Durante il primo anno di vita dei figli, il datore deve concedere permessi giornalieri retribuiti per allattare. Le ore concesse sono considerate lavorative a tutti gli effetti. Il datore che non concede i permessi è punibile con una sanzione pecuniaria.  

Il datore di lavoro, dalla data di inizio della gravidanza fino al compimento di 1 anno di età del figlio, non può licenziare. Qualsiasi licenziamento intimato durante il cd.“periodo protetto” è nullo.

Ci sono delle eccezioni a questo divieto, come ad esempio quando la lavoratrice commette un fatto/atto rilevante sotto il profilo disciplinare con colpa grave

 

Casi particolari

Esistono poi una serie di casi particolari di cui il datore di lavoro deve tenere conto, come ad esempio le dimissioni.

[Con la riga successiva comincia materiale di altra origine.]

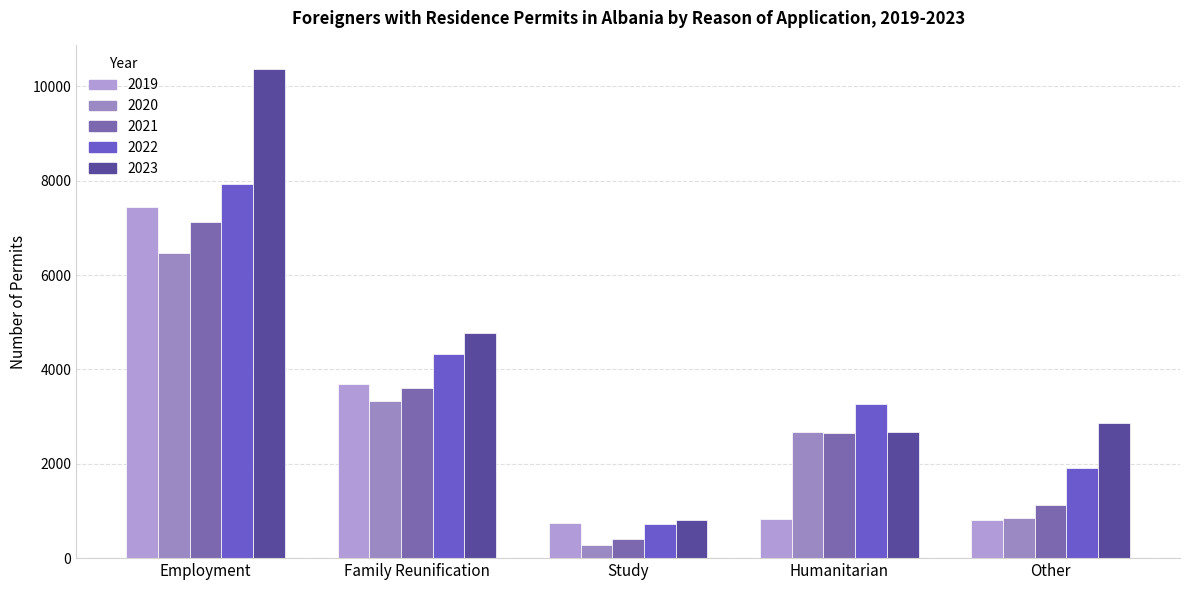

What is the label of the 3rd bar from the left?

Study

Se la lavoratrice in gravidanza o con figlio di età inferiore ai 3 anni decide di porre fine volontariamente al rapporto di lavoro durante il periodo cosiddetto protetto, la legge prevede: 

  • una deroga alla regola del preavviso: questo vuol dire che le dimissioni della madre possono essere anche immediate;
  • l’obbligo di convalida presso la sede ispettiva del Ministero del Lavoro;
  • il riconoscimento dell’indennità sostitutiva del preavviso calcolata secondo i principi previsti in materia di licenziamento.